> _What to do_
Copy the listing below word for word, but leave out the pictures.

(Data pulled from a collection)
⟨

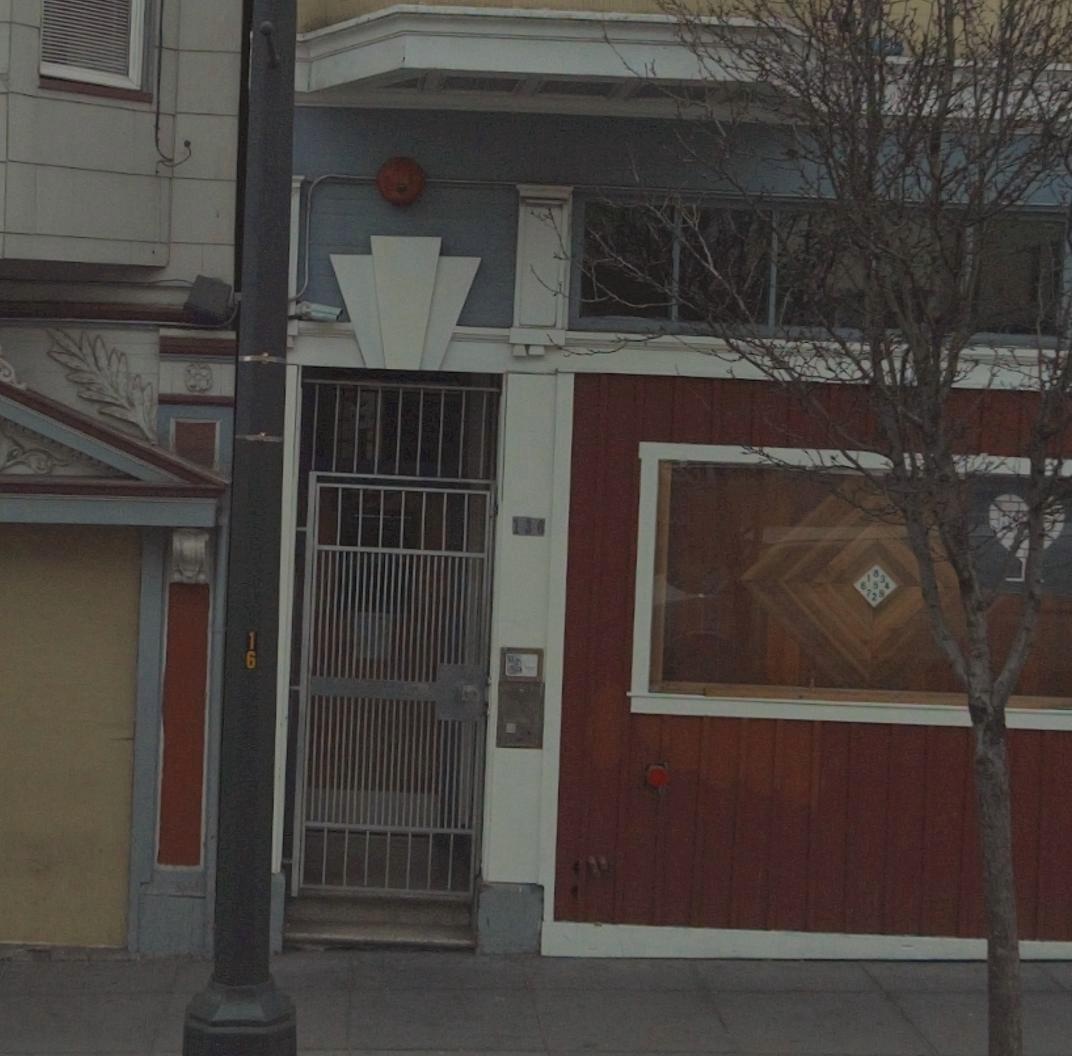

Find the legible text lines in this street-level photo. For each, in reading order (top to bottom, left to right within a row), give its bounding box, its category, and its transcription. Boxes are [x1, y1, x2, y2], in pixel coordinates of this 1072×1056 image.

[510, 516, 546, 538] StreetNumber: 136
[858, 566, 881, 593] None: 618
[863, 571, 887, 601] None: 793
[869, 579, 893, 604] None: 2*4
[243, 626, 259, 672] None: 16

⟩

> _Result of the exercise_
Find the legible text lines in this street-level photo. For each, in reading order (top to bottom, left to right within a row), give its bounding box, its category, and its transcription. Boxes are [x1, y1, x2, y2], in pixel coordinates of this 1072×1056 image.

[510, 516, 546, 538] StreetNumber: 136
[858, 566, 881, 593] None: 618
[863, 571, 887, 601] None: 793
[869, 579, 893, 604] None: 2*4
[243, 626, 259, 672] None: 16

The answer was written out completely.